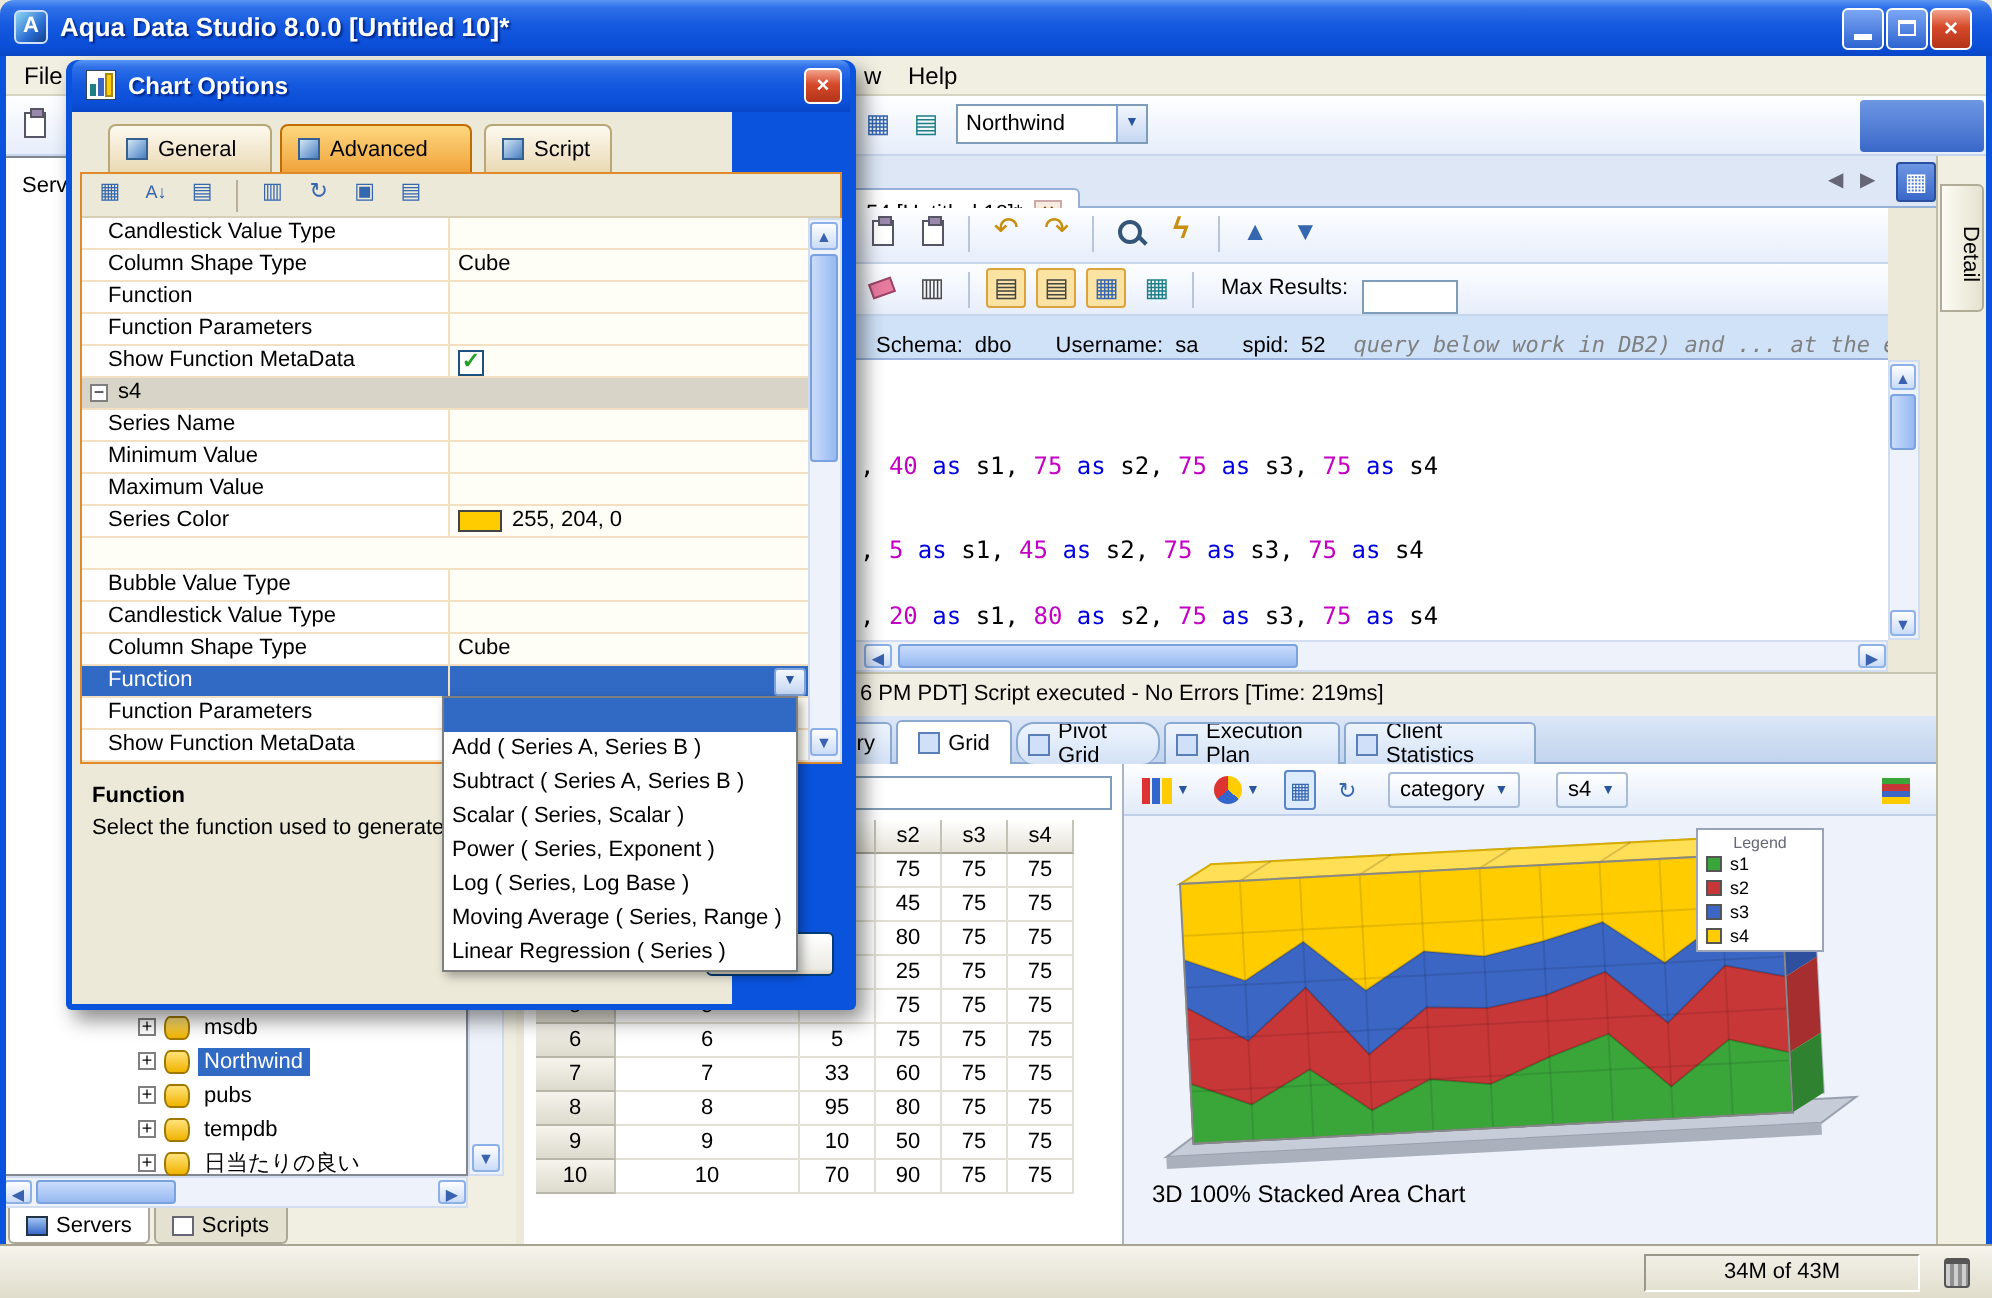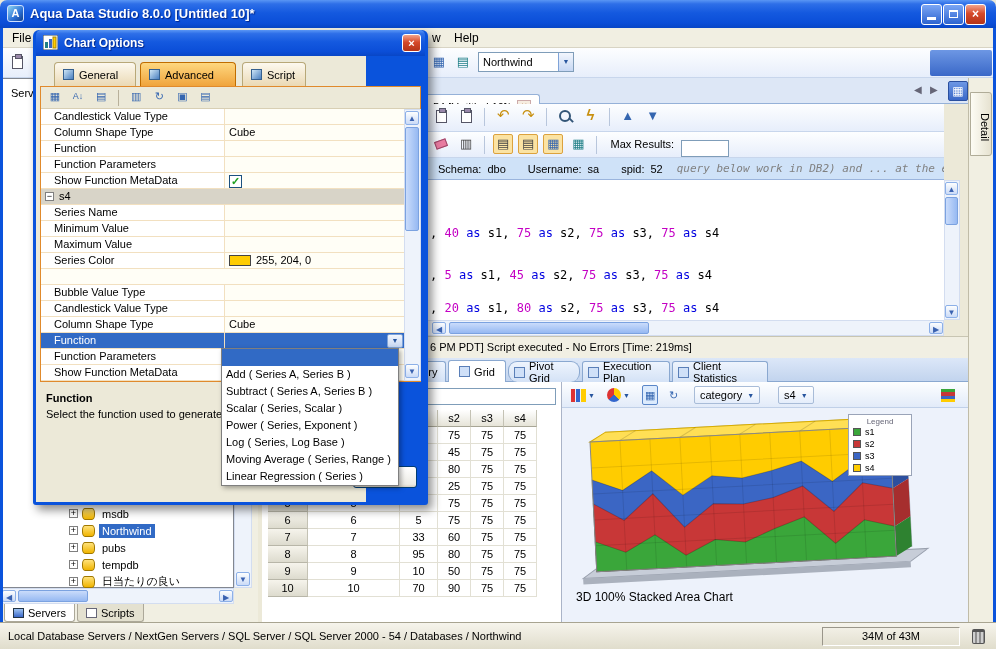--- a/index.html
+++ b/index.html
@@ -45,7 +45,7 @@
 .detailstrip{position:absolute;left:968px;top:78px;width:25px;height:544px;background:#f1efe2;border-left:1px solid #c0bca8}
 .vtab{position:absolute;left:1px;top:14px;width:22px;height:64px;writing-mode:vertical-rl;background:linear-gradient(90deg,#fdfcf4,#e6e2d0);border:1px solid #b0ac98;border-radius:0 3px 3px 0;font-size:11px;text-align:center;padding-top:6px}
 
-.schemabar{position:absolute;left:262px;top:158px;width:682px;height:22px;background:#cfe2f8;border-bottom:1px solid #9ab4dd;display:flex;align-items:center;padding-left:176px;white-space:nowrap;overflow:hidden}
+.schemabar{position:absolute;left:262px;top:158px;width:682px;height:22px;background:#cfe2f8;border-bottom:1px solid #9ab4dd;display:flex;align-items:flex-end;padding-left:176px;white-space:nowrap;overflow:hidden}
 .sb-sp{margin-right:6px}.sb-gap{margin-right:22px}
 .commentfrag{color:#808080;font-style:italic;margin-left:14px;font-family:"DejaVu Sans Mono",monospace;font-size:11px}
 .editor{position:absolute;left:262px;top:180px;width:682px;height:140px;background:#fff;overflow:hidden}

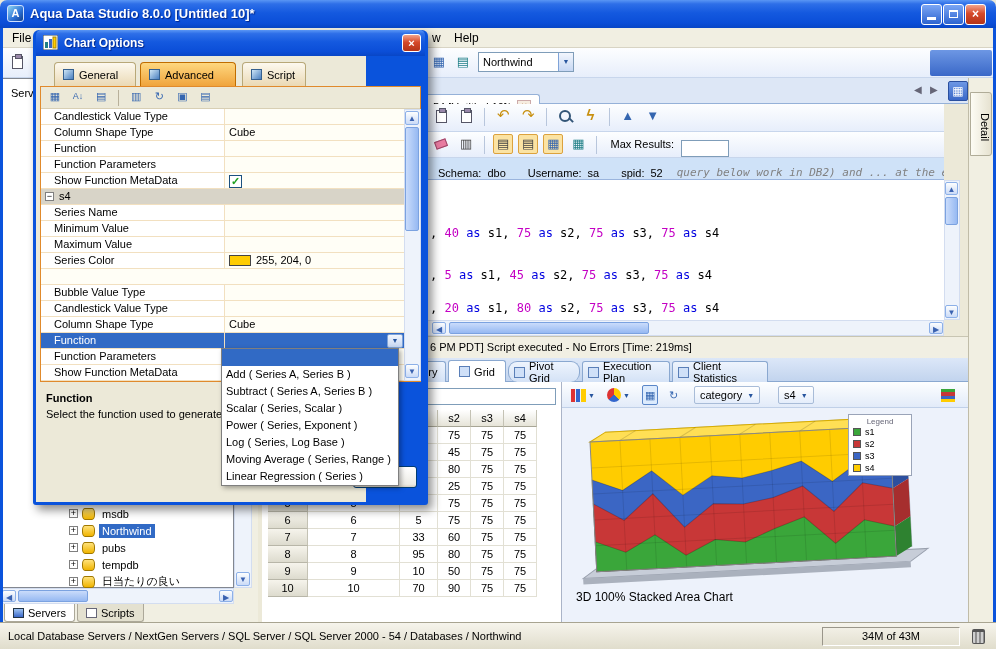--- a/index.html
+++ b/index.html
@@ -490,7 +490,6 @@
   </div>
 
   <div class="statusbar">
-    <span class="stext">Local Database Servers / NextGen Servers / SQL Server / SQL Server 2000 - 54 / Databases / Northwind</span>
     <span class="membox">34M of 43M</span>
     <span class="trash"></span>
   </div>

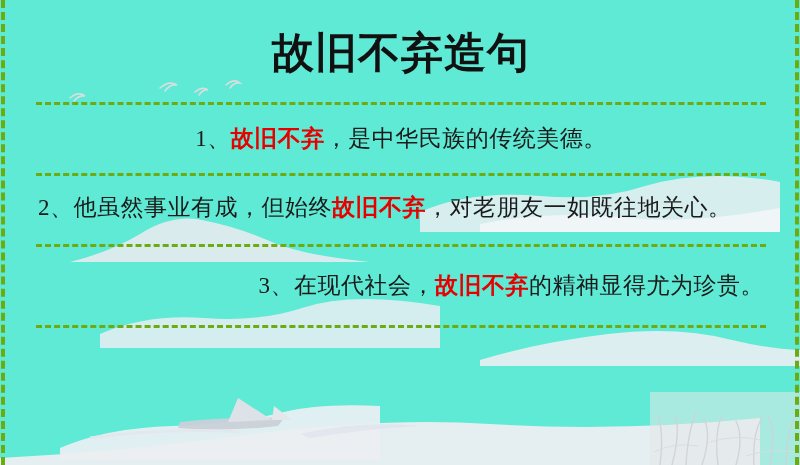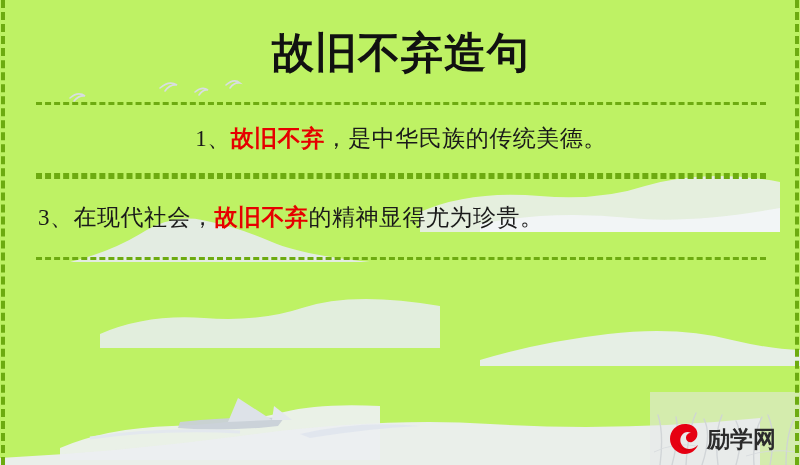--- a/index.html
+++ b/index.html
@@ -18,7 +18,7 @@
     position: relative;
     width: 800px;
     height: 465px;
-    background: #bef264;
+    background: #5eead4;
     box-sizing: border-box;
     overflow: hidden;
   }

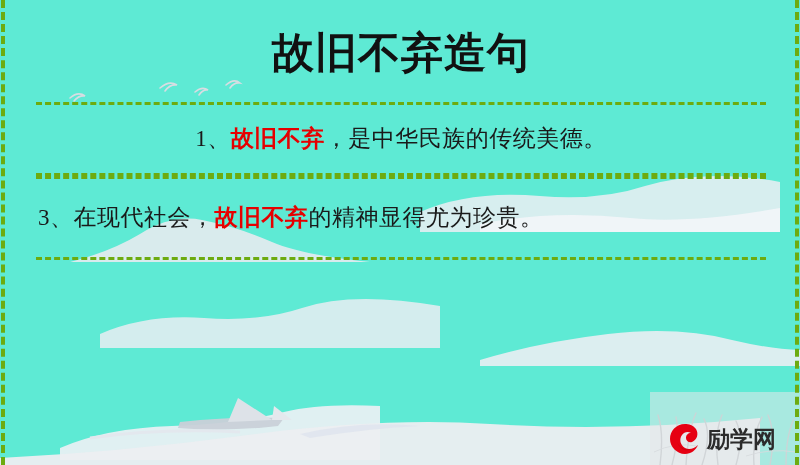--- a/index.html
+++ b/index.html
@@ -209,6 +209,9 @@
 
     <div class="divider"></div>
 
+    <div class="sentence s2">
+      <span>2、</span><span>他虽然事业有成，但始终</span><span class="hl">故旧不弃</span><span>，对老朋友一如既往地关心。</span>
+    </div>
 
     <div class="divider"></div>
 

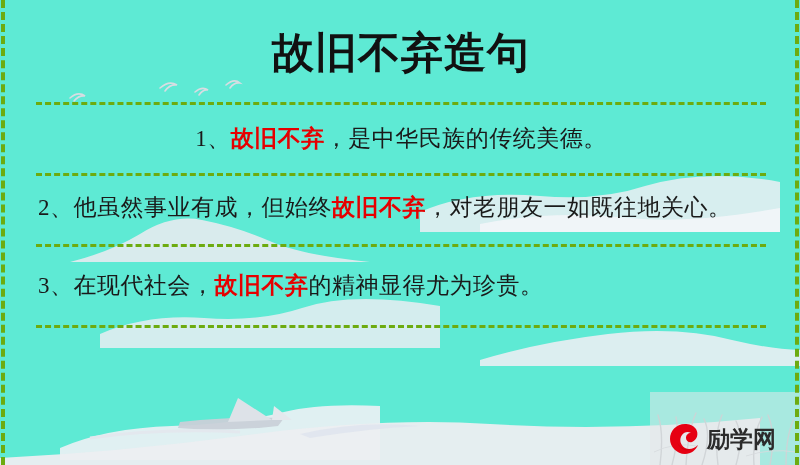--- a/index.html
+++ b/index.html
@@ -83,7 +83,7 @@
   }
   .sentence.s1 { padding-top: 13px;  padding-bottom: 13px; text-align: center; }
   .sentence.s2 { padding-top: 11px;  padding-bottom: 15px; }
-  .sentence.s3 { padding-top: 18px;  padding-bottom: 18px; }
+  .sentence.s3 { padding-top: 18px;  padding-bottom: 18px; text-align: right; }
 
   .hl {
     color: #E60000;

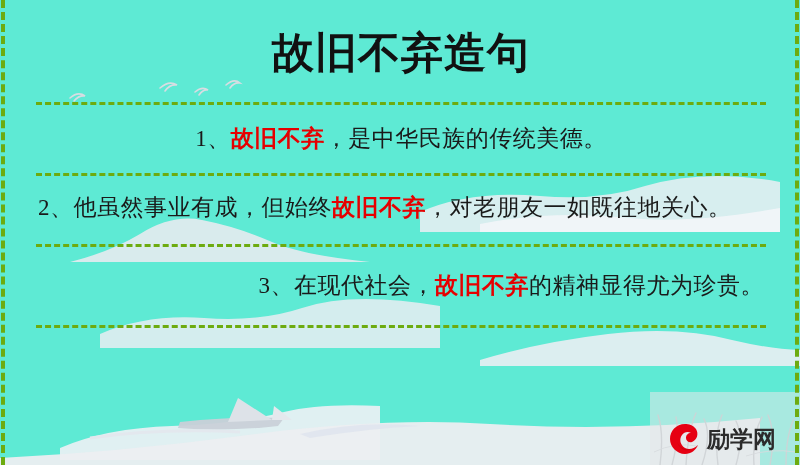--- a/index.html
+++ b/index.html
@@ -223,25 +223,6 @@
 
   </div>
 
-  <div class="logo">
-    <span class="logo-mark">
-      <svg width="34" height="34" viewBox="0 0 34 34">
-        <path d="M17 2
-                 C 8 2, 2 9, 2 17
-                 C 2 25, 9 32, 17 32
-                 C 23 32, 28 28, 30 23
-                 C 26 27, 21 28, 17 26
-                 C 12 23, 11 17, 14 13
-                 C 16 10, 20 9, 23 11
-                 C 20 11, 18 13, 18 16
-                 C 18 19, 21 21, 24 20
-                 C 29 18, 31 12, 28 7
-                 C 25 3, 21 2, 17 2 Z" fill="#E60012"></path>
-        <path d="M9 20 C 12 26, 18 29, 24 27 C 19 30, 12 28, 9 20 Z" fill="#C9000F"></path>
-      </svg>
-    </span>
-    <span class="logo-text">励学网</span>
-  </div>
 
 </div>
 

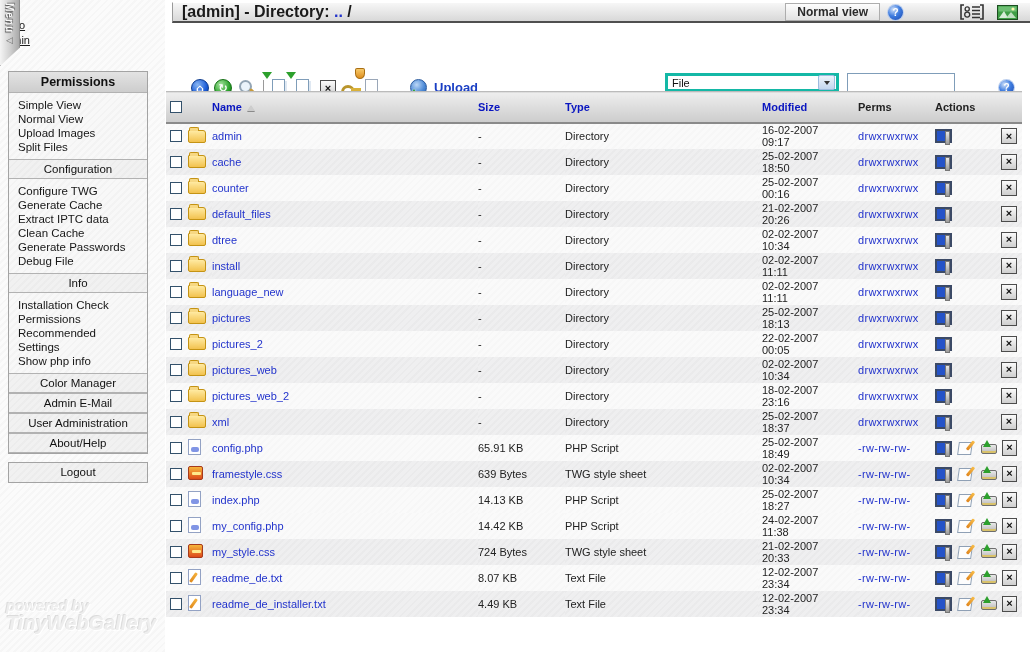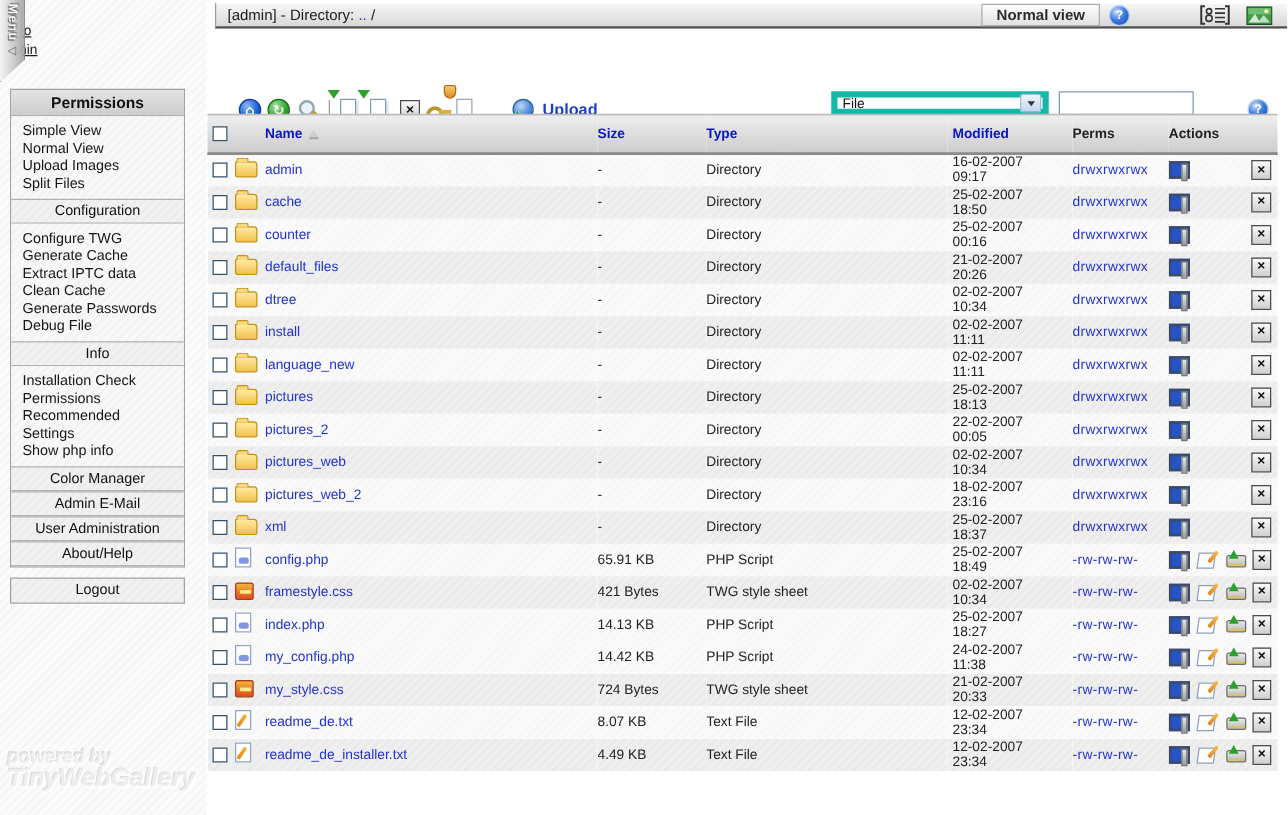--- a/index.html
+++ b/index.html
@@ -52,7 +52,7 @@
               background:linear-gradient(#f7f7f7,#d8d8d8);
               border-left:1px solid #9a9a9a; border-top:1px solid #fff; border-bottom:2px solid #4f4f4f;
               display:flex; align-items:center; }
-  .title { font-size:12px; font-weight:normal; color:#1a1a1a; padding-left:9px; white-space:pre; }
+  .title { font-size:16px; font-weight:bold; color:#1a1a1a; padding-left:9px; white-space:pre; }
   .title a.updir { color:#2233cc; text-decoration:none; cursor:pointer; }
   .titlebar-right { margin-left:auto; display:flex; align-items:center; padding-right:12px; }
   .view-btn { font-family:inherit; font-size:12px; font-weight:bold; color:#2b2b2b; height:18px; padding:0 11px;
------------------------------------
### What is being asked
Report the number of lines above that hold "white", and leave out everything else.

### Expected output
4